* AIM *
Reproduce every line of the items below exactly, keeping the same order, spelling and punctuation.

* MATERIAL *

·····

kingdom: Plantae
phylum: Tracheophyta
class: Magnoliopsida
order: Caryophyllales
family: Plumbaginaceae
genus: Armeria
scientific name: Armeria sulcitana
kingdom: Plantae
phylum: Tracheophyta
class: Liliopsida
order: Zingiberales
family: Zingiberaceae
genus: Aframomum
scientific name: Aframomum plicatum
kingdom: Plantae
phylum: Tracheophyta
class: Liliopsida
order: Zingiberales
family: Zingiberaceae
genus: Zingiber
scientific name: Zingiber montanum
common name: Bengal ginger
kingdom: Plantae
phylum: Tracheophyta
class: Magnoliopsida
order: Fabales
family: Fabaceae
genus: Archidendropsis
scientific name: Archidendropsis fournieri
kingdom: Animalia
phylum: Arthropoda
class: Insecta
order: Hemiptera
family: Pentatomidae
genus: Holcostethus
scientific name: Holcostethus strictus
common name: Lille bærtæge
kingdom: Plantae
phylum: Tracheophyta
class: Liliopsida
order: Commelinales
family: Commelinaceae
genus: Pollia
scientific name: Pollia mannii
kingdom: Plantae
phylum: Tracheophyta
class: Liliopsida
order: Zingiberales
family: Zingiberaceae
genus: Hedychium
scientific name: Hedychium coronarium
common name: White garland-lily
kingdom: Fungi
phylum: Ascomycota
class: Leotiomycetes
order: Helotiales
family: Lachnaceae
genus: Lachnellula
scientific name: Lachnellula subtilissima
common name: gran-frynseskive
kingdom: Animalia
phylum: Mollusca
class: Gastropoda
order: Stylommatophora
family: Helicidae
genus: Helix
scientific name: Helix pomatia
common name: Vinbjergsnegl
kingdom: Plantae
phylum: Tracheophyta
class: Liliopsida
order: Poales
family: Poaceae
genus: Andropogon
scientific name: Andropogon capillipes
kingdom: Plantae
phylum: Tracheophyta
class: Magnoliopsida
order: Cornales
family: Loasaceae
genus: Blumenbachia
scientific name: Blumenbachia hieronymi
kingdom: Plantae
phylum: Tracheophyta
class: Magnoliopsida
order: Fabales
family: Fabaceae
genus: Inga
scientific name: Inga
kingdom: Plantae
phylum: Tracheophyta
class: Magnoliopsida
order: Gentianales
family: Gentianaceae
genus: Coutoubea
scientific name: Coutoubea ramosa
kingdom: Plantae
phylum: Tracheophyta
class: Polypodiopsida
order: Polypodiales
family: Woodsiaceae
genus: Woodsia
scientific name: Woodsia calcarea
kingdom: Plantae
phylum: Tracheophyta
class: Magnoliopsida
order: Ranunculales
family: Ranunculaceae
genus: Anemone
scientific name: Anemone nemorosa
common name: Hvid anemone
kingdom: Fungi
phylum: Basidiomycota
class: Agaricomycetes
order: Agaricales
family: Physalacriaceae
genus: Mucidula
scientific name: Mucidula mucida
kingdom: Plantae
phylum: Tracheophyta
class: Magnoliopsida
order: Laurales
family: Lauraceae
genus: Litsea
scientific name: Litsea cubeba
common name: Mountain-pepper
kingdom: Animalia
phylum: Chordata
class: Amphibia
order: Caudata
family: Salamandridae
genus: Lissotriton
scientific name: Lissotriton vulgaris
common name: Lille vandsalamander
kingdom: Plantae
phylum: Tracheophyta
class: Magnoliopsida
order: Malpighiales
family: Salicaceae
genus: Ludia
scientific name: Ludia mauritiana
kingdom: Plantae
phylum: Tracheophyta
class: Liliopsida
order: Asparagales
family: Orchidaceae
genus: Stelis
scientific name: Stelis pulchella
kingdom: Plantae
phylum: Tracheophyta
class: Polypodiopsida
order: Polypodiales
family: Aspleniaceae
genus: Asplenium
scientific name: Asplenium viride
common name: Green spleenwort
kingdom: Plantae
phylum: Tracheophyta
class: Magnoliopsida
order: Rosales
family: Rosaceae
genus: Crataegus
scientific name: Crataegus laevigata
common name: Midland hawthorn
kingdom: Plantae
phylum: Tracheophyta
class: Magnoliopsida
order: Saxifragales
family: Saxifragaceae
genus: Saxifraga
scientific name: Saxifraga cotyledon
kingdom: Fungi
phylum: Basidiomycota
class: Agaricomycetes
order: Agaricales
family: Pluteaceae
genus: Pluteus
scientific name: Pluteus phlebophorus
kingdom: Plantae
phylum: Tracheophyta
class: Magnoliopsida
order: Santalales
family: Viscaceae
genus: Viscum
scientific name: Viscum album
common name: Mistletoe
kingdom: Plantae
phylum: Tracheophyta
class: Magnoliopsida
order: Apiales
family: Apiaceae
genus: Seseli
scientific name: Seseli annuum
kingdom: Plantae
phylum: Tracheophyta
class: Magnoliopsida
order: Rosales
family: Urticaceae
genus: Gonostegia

·····

* RESULT *
kingdom: Plantae
phylum: Tracheophyta
class: Magnoliopsida
order: Caryophyllales
family: Plumbaginaceae
genus: Armeria
scientific name: Armeria sulcitana
kingdom: Plantae
phylum: Tracheophyta
class: Liliopsida
order: Zingiberales
family: Zingiberaceae
genus: Aframomum
scientific name: Aframomum plicatum
kingdom: Plantae
phylum: Tracheophyta
class: Liliopsida
order: Zingiberales
family: Zingiberaceae
genus: Zingiber
scientific name: Zingiber montanum
common name: Bengal ginger
kingdom: Plantae
phylum: Tracheophyta
class: Magnoliopsida
order: Fabales
family: Fabaceae
genus: Archidendropsis
scientific name: Archidendropsis fournieri
kingdom: Animalia
phylum: Arthropoda
class: Insecta
order: Hemiptera
family: Pentatomidae
genus: Holcostethus
scientific name: Holcostethus strictus
common name: Lille bærtæge
kingdom: Plantae
phylum: Tracheophyta
class: Liliopsida
order: Commelinales
family: Commelinaceae
genus: Pollia
scientific name: Pollia mannii
kingdom: Plantae
phylum: Tracheophyta
class: Liliopsida
order: Zingiberales
family: Zingiberaceae
genus: Hedychium
scientific name: Hedychium coronarium
common name: White garland-lily
kingdom: Fungi
phylum: Ascomycota
class: Leotiomycetes
order: Helotiales
family: Lachnaceae
genus: Lachnellula
scientific name: Lachnellula subtilissima
common name: gran-frynseskive
kingdom: Animalia
phylum: Mollusca
class: Gastropoda
order: Stylommatophora
family: Helicidae
genus: Helix
scientific name: Helix pomatia
common name: Vinbjergsnegl
kingdom: Plantae
phylum: Tracheophyta
class: Liliopsida
order: Poales
family: Poaceae
genus: Andropogon
scientific name: Andropogon capillipes
kingdom: Plantae
phylum: Tracheophyta
class: Magnoliopsida
order: Cornales
family: Loasaceae
genus: Blumenbachia
scientific name: Blumenbachia hieronymi
kingdom: Plantae
phylum: Tracheophyta
class: Magnoliopsida
order: Fabales
family: Fabaceae
genus: Inga
scientific name: Inga
kingdom: Plantae
phylum: Tracheophyta
class: Magnoliopsida
order: Gentianales
family: Gentianaceae
genus: Coutoubea
scientific name: Coutoubea ramosa
kingdom: Plantae
phylum: Tracheophyta
class: Polypodiopsida
order: Polypodiales
family: Woodsiaceae
genus: Woodsia
scientific name: Woodsia calcarea
kingdom: Plantae
phylum: Tracheophyta
class: Magnoliopsida
order: Ranunculales
family: Ranunculaceae
genus: Anemone
scientific name: Anemone nemorosa
common name: Hvid anemone
kingdom: Fungi
phylum: Basidiomycota
class: Agaricomycetes
order: Agaricales
family: Physalacriaceae
genus: Mucidula
scientific name: Mucidula mucida
kingdom: Plantae
phylum: Tracheophyta
class: Magnoliopsida
order: Laurales
family: Lauraceae
genus: Litsea
scientific name: Litsea cubeba
common name: Mountain-pepper
kingdom: Animalia
phylum: Chordata
class: Amphibia
order: Caudata
family: Salamandridae
genus: Lissotriton
scientific name: Lissotriton vulgaris
common name: Lille vandsalamander
kingdom: Plantae
phylum: Tracheophyta
class: Magnoliopsida
order: Malpighiales
family: Salicaceae
genus: Ludia
scientific name: Ludia mauritiana
kingdom: Plantae
phylum: Tracheophyta
class: Liliopsida
order: Asparagales
family: Orchidaceae
genus: Stelis
scientific name: Stelis pulchella
kingdom: Plantae
phylum: Tracheophyta
class: Polypodiopsida
order: Polypodiales
family: Aspleniaceae
genus: Asplenium
scientific name: Asplenium viride
common name: Green spleenwort
kingdom: Plantae
phylum: Tracheophyta
class: Magnoliopsida
order: Rosales
family: Rosaceae
genus: Crataegus
scientific name: Crataegus laevigata
common name: Midland hawthorn
kingdom: Plantae
phylum: Tracheophyta
class: Magnoliopsida
order: Saxifragales
family: Saxifragaceae
genus: Saxifraga
scientific name: Saxifraga cotyledon
kingdom: Fungi
phylum: Basidiomycota
class: Agaricomycetes
order: Agaricales
family: Pluteaceae
genus: Pluteus
scientific name: Pluteus phlebophorus
kingdom: Plantae
phylum: Tracheophyta
class: Magnoliopsida
order: Santalales
family: Viscaceae
genus: Viscum
scientific name: Viscum album
common name: Mistletoe
kingdom: Plantae
phylum: Tracheophyta
class: Magnoliopsida
order: Apiales
family: Apiaceae
genus: Seseli
scientific name: Seseli annuum
kingdom: Plantae
phylum: Tracheophyta
class: Magnoliopsida
order: Rosales
family: Urticaceae
genus: Gonostegia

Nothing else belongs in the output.